Skip to content

[Databricks] Create a delta table

For this guide, you will need to download a list of tickers available below:

| Download the ticker listing

Import data through DBFS and create a delta table

Hence installed, we can now import the CSV file within Databricks. Go to Catalog>Add>Add data:

image

Next, Select DBFS as Native integration:

image

Next, Select your file>Select the mode of table creation then you will find a preview of your table that you can create directly or you can browse a delta table creation through a notebook:

image

Warning

If you select the option Create Table with UI, you will need to start a cluster to have a compute. Without compute you will have to use the notebook way to create the table.

You should specify the following table attributes:

  • Table Name: ticker_listing
  • Database: 'default'
  • File Type: CSV
  • Column Delimiter: ';'
  • Check 'First row is header'

image

Create a delta table from a pandas DataFrame

Before we start, create a new notebook within your Databricks Workspace.
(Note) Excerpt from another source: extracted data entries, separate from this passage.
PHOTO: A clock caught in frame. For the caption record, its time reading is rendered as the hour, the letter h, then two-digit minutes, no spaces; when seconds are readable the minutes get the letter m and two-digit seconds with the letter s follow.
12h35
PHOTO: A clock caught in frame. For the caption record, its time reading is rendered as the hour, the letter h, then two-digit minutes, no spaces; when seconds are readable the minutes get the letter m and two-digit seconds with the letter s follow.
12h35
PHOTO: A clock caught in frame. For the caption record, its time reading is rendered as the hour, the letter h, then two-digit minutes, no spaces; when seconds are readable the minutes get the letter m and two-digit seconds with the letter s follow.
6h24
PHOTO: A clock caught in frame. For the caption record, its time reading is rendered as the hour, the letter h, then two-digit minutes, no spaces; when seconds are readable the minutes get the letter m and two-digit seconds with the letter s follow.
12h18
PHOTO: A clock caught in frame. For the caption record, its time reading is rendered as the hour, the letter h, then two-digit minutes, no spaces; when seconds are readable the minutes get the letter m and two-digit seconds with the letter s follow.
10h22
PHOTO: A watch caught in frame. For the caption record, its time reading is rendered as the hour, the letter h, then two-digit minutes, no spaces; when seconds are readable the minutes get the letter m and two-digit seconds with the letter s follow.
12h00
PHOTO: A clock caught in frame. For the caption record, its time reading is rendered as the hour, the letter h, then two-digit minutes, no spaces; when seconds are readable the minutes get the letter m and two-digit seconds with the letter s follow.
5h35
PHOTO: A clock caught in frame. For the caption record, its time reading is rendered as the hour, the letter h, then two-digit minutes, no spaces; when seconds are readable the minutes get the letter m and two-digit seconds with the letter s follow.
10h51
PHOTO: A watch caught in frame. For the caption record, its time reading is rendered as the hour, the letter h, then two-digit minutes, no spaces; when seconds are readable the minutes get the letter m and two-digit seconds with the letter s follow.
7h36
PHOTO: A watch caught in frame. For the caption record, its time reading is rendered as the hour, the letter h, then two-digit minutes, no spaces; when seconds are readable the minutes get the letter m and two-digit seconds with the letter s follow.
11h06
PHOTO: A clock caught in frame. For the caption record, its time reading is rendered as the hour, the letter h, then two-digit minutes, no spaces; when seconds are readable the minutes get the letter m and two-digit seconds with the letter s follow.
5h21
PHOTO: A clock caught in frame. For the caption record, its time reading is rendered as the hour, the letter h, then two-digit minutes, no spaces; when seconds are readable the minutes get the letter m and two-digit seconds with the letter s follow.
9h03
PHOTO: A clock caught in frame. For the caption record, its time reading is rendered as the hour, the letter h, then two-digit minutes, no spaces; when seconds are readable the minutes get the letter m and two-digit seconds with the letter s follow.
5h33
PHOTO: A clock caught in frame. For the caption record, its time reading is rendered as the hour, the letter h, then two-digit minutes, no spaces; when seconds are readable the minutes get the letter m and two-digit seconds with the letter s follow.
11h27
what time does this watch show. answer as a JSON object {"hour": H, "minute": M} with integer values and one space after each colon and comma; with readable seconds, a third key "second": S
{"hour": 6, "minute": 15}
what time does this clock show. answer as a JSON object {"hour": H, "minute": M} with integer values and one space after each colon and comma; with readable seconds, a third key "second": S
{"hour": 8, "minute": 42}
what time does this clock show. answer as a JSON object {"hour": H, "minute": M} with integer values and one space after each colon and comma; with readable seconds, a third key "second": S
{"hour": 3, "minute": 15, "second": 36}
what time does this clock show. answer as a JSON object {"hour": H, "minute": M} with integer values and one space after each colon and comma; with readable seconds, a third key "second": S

It should be inside Repos>YourMailAddress>NameofYourReposiroty.

Select a delta table with SQL & PySpark

Select & analyse your delta table newly created
%sql
SELECT 
    symbol, name, exchange, assetType, ipoDate, delistingDate
FROM
    default.ticker_listing
WHERE 
    symbol IN ('AAPL', 'GOOGL', 'AMZN', 'MSFT')
Store the result of your SQL query within a pyspark variable
sp_ticker_list = spark.sql('''
            SELECT DISTINCT 
              symbol 
            FROM 
              default.ticker_listing
            WHERE 
              symbol IN ('AAPL', 'GOOGL', 'AMZN', 'MSFT')
              ''')

Make an API call with Python to fetch data

Import Python packages
import requests
import pandas as pd
import json
import os
from datetime import datetime
pd.set_option('display.max_columns', 500)
# Set your Alpha Vantage API Key
AV_API_Key='YOURAPIKEY'
Extract data from ticker through AlphaVantageAPI
# Convert PySpark DataFrame to a Pandas DataFrame and store the value in a list
ticker_list = sp_ticker_list.toPandas().values.tolist()
# Initialize empty DataFrame
ticker_time_series=pd.DataFrame()
ticker_metadata=pd.DataFrame()
# Loop on the ticker list
for ticker in ticker_list :
    r_stock = requests.get('https://www.alphavantage.co/query?function=TIME_SERIES_DAILY&outputsize=full&symbol={ticker}&apikey={apiKey}'.format(apiKey=AV_API_Key, ticker=ticker[0]))
    js_stock = r_stock.json()
    try:
        # Ticker time series to DataFrame
        df_time_series=pd.DataFrame(js_stock['Time Series (Daily)'])
        df_time_series['Ticker'] = ticker[0]
        ticker_time_series = pd.concat([ticker_time_series, df_time_series])
        # Ticker metadata to DataFrame
        df_metadata=pd.json_normalize(js_stock['Meta Data'])
        df_metadata['Ticker'] = ticker[0]
        df_metadata['Status'] = 'active'
        df_metadata['Date'] = datetime.now()
    except:
        df_metadata = pd.DataFrame({"Ticker" : [ticker[0]], "Status": ["inactive"] , "Date":[ datetime.now()]})
    ticker_metadata = pd.concat([ticker_metadata, df_metadata])
display(ticker_metadata.head())
Long to wide
ticker_time_series=ticker_time_series.reset_index().rename({'index':'Value_type'}, axis=1)
lg_ticker_ts = ticker_time_series.melt(id_vars=['Ticker','Value_type'])
display(lg_ticker_ts.head())

Create a temporary table to query your DataFrame with SQL

Pandas to spark DataFrame and create a temporary view
sp_ticker_ts=spark.createDataFrame(lg_ticker_ts)
sp_ticker_ts.distinct().createOrReplaceTempView('sp_ticker_ts')
Query the temp view
%sql
SELECT 
    * 
FROM
    sp_ticker_ts

Create a new Schema and create a delta table with Spark

Create medaillon schema
%sql
CREATE SCHEMA IF NOT EXISTS bronze;
CREATE SCHEMA IF NOT EXISTS silver;
CREATE SCHEMA IF NOT EXISTS gold
Write a delta file and create a table from the file location
# ticker time series value
sp_ticker_ts=spark.createDataFrame(lg_ticker_ts)
sp_ticker_ts.distinct().createOrReplaceTempView('temp_sp_ticker_ts')
spark.sql('''
CREATE TABLE IF NOT EXISTS vincent_intro_cloud.bronze.ticker_value
USING DELTA
AS SELECT * FROM temp_sp_ticker_ts
          ''')
# ticker metadata
ticker_metadata = ticker_metadata.rename(columns={"1. Information": "Information", "2. Symbol": "Symbol", "3. Last Refreshed": "Last_Refreshed", "4. Output Size" : "Output_Size", "5. Time Zone" : "Time_Zone"})
sp_ticker_metadata = spark.createDataFrame(ticker_metadata)
sp_ticker_metadata.distinct().createOrReplaceTempView('temp_sp_ticker_metadata')
spark.sql('''
CREATE TABLE IF NOT EXISTS vincent_intro_cloud.bronze.ticker_metadata
USING DELTA
AS SELECT * FROM temp_sp_ticker_metadata
''')